● **Instructions for the task**
Could you print the full listing below, keeping each line identical?
===
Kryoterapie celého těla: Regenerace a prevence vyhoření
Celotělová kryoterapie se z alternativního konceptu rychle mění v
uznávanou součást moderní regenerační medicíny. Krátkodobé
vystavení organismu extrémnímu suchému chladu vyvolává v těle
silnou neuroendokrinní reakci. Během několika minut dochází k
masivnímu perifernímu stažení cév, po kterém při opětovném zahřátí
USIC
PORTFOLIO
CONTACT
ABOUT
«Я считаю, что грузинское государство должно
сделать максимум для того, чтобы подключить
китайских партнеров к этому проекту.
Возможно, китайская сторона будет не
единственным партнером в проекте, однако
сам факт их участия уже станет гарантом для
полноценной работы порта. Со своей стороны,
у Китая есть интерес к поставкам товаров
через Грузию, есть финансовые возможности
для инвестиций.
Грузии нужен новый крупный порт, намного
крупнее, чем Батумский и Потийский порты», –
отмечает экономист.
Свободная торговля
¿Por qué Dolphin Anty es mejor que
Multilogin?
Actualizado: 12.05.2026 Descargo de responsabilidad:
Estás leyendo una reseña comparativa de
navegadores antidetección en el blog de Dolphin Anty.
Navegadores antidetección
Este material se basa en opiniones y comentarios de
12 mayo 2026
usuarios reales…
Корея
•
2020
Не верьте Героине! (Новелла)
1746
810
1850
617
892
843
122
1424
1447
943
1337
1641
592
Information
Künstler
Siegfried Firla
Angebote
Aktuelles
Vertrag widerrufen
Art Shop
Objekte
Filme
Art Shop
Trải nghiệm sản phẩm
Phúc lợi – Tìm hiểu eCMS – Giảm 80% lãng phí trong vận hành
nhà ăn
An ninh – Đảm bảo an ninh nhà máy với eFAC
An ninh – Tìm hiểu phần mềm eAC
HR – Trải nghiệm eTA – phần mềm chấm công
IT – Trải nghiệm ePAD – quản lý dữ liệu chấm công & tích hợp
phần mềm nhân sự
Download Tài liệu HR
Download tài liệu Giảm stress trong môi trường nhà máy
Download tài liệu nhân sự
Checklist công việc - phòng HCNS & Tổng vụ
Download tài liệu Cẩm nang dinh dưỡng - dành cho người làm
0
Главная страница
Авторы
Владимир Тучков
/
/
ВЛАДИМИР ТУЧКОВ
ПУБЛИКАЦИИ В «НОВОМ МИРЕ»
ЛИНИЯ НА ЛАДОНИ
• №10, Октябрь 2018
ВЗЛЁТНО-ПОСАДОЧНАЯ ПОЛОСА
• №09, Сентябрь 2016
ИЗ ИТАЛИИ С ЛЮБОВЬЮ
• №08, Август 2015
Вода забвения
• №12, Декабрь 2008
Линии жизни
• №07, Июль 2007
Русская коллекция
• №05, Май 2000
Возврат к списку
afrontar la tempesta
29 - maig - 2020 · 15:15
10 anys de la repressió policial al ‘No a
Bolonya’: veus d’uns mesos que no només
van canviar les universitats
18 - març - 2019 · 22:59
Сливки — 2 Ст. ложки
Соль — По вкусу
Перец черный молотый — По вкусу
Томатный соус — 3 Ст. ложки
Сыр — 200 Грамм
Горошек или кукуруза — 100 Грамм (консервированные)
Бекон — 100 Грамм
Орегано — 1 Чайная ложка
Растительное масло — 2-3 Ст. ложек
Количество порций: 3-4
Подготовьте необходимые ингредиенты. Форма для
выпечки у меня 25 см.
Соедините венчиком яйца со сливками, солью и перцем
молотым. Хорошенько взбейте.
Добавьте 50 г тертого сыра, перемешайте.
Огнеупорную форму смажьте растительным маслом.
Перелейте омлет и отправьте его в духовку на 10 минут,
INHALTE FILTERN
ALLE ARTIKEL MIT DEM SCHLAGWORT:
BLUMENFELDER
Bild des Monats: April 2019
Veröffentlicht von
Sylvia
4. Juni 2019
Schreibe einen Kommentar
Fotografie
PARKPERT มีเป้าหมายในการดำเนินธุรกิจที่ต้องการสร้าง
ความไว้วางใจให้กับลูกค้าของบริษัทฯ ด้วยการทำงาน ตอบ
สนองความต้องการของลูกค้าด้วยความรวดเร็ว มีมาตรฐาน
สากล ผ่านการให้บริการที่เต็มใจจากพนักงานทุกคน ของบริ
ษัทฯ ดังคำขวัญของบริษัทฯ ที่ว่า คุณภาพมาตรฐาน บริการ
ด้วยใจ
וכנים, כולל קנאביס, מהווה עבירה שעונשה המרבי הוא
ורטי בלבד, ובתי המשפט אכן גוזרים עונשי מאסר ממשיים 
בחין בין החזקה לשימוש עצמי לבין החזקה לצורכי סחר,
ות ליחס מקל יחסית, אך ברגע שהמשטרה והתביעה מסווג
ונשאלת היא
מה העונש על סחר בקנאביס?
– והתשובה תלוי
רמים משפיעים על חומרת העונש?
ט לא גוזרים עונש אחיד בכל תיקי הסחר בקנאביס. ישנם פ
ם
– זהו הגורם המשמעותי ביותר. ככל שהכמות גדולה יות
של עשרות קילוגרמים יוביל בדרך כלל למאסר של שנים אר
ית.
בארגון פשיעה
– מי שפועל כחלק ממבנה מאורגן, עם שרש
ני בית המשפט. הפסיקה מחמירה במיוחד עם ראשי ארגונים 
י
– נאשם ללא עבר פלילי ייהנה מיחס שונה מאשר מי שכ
===
● **Task answer**
Kryoterapie celého těla: Regenerace a prevence vyhoření
Celotělová kryoterapie se z alternativního konceptu rychle mění v
uznávanou součást moderní regenerační medicíny. Krátkodobé
vystavení organismu extrémnímu suchému chladu vyvolává v těle
silnou neuroendokrinní reakci. Během několika minut dochází k
masivnímu perifernímu stažení cév, po kterém při opětovném zahřátí
USIC
PORTFOLIO
CONTACT
ABOUT
«Я считаю, что грузинское государство должно
сделать максимум для того, чтобы подключить
китайских партнеров к этому проекту.
Возможно, китайская сторона будет не
единственным партнером в проекте, однако
сам факт их участия уже станет гарантом для
полноценной работы порта. Со своей стороны,
у Китая есть интерес к поставкам товаров
через Грузию, есть финансовые возможности
для инвестиций.
Грузии нужен новый крупный порт, намного
крупнее, чем Батумский и Потийский порты», –
отмечает экономист.
Свободная торговля
¿Por qué Dolphin Anty es mejor que
Multilogin?
Actualizado: 12.05.2026 Descargo de responsabilidad:
Estás leyendo una reseña comparativa de
navegadores antidetección en el blog de Dolphin Anty.
Navegadores antidetección
Este material se basa en opiniones y comentarios de
12 mayo 2026
usuarios reales…
Корея
•
2020
Не верьте Героине! (Новелла)
1746
810
1850
617
892
843
122
1424
1447
943
1337
1641
592
Information
Künstler
Siegfried Firla
Angebote
Aktuelles
Vertrag widerrufen
Art Shop
Objekte
Filme
Art Shop
Trải nghiệm sản phẩm
Phúc lợi – Tìm hiểu eCMS – Giảm 80% lãng phí trong vận hành
nhà ăn
An ninh – Đảm bảo an ninh nhà máy với eFAC
An ninh – Tìm hiểu phần mềm eAC
HR – Trải nghiệm eTA – phần mềm chấm công
IT – Trải nghiệm ePAD – quản lý dữ liệu chấm công & tích hợp
phần mềm nhân sự
Download Tài liệu HR
Download tài liệu Giảm stress trong môi trường nhà máy
Download tài liệu nhân sự
Checklist công việc - phòng HCNS & Tổng vụ
Download tài liệu Cẩm nang dinh dưỡng - dành cho người làm
0
Главная страница
Авторы
Владимир Тучков
/
/
ВЛАДИМИР ТУЧКОВ
ПУБЛИКАЦИИ В «НОВОМ МИРЕ»
ЛИНИЯ НА ЛАДОНИ
• №10, Октябрь 2018
ВЗЛЁТНО-ПОСАДОЧНАЯ ПОЛОСА
• №09, Сентябрь 2016
ИЗ ИТАЛИИ С ЛЮБОВЬЮ
• №08, Август 2015
Вода забвения
• №12, Декабрь 2008
Линии жизни
• №07, Июль 2007
Русская коллекция
• №05, Май 2000
Возврат к списку
afrontar la tempesta
29 - maig - 2020 · 15:15
10 anys de la repressió policial al ‘No a
Bolonya’: veus d’uns mesos que no només
van canviar les universitats
18 - març - 2019 · 22:59
Сливки — 2 Ст. ложки
Соль — По вкусу
Перец черный молотый — По вкусу
Томатный соус — 3 Ст. ложки
Сыр — 200 Грамм
Горошек или кукуруза — 100 Грамм (консервированные)
Бекон — 100 Грамм
Орегано — 1 Чайная ложка
Растительное масло — 2-3 Ст. ложек
Количество порций: 3-4
Подготовьте необходимые ингредиенты. Форма для
выпечки у меня 25 см.
Соедините венчиком яйца со сливками, солью и перцем
молотым. Хорошенько взбейте.
Добавьте 50 г тертого сыра, перемешайте.
Огнеупорную форму смажьте растительным маслом.
Перелейте омлет и отправьте его в духовку на 10 минут,
INHALTE FILTERN
ALLE ARTIKEL MIT DEM SCHLAGWORT:
BLUMENFELDER
Bild des Monats: April 2019
Veröffentlicht von
Sylvia
4. Juni 2019
Schreibe einen Kommentar
Fotografie
PARKPERT มีเป้าหมายในการดำเนินธุรกิจที่ต้องการสร้าง
ความไว้วางใจให้กับลูกค้าของบริษัทฯ ด้วยการทำงาน ตอบ
สนองความต้องการของลูกค้าด้วยความรวดเร็ว มีมาตรฐาน
สากล ผ่านการให้บริการที่เต็มใจจากพนักงานทุกคน ของบริ
ษัทฯ ดังคำขวัญของบริษัทฯ ที่ว่า คุณภาพมาตรฐาน บริการ
ด้วยใจ
וכנים, כולל קנאביס, מהווה עבירה שעונשה המרבי הוא
ורטי בלבד, ובתי המשפט אכן גוזרים עונשי מאסר ממשיים 
בחין בין החזקה לשימוש עצמי לבין החזקה לצורכי סחר,
ות ליחס מקל יחסית, אך ברגע שהמשטרה והתביעה מסווג
ונשאלת היא
מה העונש על סחר בקנאביס?
– והתשובה תלוי
רמים משפיעים על חומרת העונש?
ט לא גוזרים עונש אחיד בכל תיקי הסחר בקנאביס. ישנם פ
ם
– זהו הגורם המשמעותי ביותר. ככל שהכמות גדולה יות
של עשרות קילוגרמים יוביל בדרך כלל למאסר של שנים אר
ית.
בארגון פשיעה
– מי שפועל כחלק ממבנה מאורגן, עם שרש
ני בית המשפט. הפסיקה מחמירה במיוחד עם ראשי ארגונים 
י
– נאשם ללא עבר פלילי ייהנה מיחס שונה מאשר מי שכ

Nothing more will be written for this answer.